National Science Foundation winner Dan Savage. See more winners.
For the second year in a row, four UNH students have been awarded highly competitive National Science Foundation Graduate Research Fellowships (NSF-GRFP).
More than 14,000 graduate students and college seniors nationwide apply to NSF for the fellowships, which provide up to three years of support, including an annual stipend of $32,000 and $12,000 for a cost of education allowance, along with opportunities for international research and professional development. UNH’s 2014 NSF-GRFP winners are Nicole Jaskiewicz, a Ph.D. student in molecular, cellular, and biomedical sciences; Andrea Jilling, a first-year graduate student in natural resources and the environment; Sonja Pape ‘14, a senior civil engineering major; and Dan Savage ‘14, a senior in the mechanical engineering department.
Working closely with UNH molecular, cellular, and biomedical sciences professors David Townson and Vernon Reinhold, Nicole Jaskiewicz conducts research on glycans (saccharides or carbohydrates) that play a role in numerous biological processes. Her proposed NSF-GRFP project specifically relates to the influence of glycan modifications in cervical carcinoma cells.
“In my view,” Townson says, “a critical challenge to future progress in cancer research is determining how epithelial cells—such as the cervical epithelial cells Jaskiewicz will study—evade immune detection and attack following viral (e.g., HPV) infection, thus enabling tumor development and persistence.”
Jaskiewicz will conduct experiments in the university’s Glycomics Center, directed by Reinhold. “Nicole has an excellent problem to unwrap,” he says.

• Dataset content
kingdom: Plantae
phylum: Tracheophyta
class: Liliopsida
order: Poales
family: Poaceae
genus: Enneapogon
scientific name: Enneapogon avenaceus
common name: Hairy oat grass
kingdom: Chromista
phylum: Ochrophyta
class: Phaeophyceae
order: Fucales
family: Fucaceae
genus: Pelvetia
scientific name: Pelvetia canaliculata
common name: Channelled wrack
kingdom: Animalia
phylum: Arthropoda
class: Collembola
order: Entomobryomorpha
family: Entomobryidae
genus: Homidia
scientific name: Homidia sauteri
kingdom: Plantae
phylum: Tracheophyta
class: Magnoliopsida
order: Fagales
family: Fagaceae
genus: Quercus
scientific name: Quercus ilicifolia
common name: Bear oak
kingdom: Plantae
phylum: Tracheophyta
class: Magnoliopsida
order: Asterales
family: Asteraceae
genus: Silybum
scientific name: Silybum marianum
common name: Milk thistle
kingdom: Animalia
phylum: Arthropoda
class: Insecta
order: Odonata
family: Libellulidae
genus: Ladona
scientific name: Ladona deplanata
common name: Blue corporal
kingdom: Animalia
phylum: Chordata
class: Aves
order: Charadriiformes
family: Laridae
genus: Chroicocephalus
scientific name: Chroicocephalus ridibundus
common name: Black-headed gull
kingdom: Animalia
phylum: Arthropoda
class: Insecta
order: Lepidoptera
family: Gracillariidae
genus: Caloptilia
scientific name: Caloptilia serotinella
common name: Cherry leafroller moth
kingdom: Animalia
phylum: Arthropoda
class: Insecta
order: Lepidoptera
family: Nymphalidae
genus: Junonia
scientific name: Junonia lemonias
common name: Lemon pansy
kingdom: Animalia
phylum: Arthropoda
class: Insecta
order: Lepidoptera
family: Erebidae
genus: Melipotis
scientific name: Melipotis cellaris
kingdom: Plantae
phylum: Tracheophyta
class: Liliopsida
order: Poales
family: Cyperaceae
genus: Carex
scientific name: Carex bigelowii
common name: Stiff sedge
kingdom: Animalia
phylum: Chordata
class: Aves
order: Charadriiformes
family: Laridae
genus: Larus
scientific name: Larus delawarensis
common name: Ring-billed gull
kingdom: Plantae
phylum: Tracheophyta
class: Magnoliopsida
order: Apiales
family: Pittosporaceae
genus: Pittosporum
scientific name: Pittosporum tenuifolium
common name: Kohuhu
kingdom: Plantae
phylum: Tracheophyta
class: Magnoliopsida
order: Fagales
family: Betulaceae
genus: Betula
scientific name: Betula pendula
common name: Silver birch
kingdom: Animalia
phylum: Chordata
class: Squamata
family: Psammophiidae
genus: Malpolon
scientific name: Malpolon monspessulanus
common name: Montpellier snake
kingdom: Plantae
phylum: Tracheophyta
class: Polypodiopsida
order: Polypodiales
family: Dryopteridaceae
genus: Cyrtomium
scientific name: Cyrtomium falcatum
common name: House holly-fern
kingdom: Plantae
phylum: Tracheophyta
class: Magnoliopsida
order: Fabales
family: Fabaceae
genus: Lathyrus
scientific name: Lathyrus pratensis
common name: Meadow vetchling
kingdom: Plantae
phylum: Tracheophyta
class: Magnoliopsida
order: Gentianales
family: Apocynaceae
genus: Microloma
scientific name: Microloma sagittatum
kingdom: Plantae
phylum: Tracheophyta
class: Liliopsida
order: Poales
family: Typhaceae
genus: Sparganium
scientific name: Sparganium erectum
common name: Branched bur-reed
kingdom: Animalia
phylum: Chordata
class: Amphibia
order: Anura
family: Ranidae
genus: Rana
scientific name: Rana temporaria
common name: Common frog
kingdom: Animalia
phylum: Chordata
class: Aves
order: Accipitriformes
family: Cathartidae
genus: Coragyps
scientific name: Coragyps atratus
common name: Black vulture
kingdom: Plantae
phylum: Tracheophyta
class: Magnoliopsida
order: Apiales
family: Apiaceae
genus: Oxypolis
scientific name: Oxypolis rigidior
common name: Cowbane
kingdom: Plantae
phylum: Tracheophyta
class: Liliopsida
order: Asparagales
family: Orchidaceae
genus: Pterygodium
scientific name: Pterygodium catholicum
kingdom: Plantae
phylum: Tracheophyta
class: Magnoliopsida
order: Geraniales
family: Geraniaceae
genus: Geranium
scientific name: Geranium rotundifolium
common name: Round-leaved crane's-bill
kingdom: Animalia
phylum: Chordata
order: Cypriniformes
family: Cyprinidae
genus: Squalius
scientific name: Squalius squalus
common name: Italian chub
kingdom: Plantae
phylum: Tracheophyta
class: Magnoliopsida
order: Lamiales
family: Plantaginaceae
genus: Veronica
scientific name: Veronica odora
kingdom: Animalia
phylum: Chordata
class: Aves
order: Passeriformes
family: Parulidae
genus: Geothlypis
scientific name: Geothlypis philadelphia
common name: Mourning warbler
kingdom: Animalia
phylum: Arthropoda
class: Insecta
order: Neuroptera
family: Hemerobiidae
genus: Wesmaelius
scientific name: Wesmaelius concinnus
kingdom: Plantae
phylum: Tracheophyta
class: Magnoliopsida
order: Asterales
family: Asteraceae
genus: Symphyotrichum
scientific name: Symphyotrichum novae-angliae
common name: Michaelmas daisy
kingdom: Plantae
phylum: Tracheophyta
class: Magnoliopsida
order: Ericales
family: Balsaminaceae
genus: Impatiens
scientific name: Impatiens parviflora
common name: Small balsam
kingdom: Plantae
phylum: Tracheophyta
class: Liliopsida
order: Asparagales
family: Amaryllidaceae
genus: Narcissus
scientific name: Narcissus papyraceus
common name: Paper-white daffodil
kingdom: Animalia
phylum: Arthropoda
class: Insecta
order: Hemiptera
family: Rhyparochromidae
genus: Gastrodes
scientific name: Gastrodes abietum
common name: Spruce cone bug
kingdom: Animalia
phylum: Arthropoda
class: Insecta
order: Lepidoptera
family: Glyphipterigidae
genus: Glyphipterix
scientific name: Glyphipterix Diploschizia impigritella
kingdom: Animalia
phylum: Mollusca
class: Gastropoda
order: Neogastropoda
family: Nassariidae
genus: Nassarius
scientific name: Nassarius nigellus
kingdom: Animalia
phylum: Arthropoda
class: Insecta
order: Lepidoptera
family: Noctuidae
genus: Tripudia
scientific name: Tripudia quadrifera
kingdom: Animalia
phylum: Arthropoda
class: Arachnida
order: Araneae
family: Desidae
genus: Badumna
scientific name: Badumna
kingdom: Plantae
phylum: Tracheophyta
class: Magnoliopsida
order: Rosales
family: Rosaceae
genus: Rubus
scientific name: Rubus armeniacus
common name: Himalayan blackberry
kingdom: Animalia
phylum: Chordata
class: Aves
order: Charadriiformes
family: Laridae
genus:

• Task set
1 – In the text on UNH's NSF fellowship winners, give again the part starting with "More than 14,000" and going on through "mechanical engineering department.", switching "stipend" to "award".
2 – Translate this sentence from the text on UNH's NSF fellowship winners into Spanish: "Jaskiewicz will conduct experiments in the university’s Glycomics Center, directed by Reinhold."
3 – For each statement, say yes or no according to the text on UNH's NSF fellowship winners, and quote the words that decide it.
(a) The fellowships provide up to three years of support.
(b) Sonja Pape is a senior mechanical engineering major.
(c) Reinhold directs the Glycomics Center.

• Answers to each task
1 –
More than 14,000 graduate students and college seniors nationwide apply to NSF for the fellowships, which provide up to three years of support, including an annual award of $32,000 and $12,000 for a cost of education allowance, along with opportunities for international research and professional development. UNH’s 2014 NSF-GRFP winners are Nicole Jaskiewicz, a Ph.D. student in molecular, cellular, and biomedical sciences; Andrea Jilling, a first-year graduate student in natural resources and the environment; Sonja Pape ‘14, a senior civil engineering major; and Dan Savage ‘14, a senior in the mechanical engineering department.

2 – Jaskiewicz realizará experimentos en el Centro de Glicómica de la universidad, dirigido por Reinhold.

3 –
(a) Yes: "which provide up to three years of support"
(b) No: "a senior civil engineering major"
(c) Yes: "Glycomics Center, directed by Reinhold"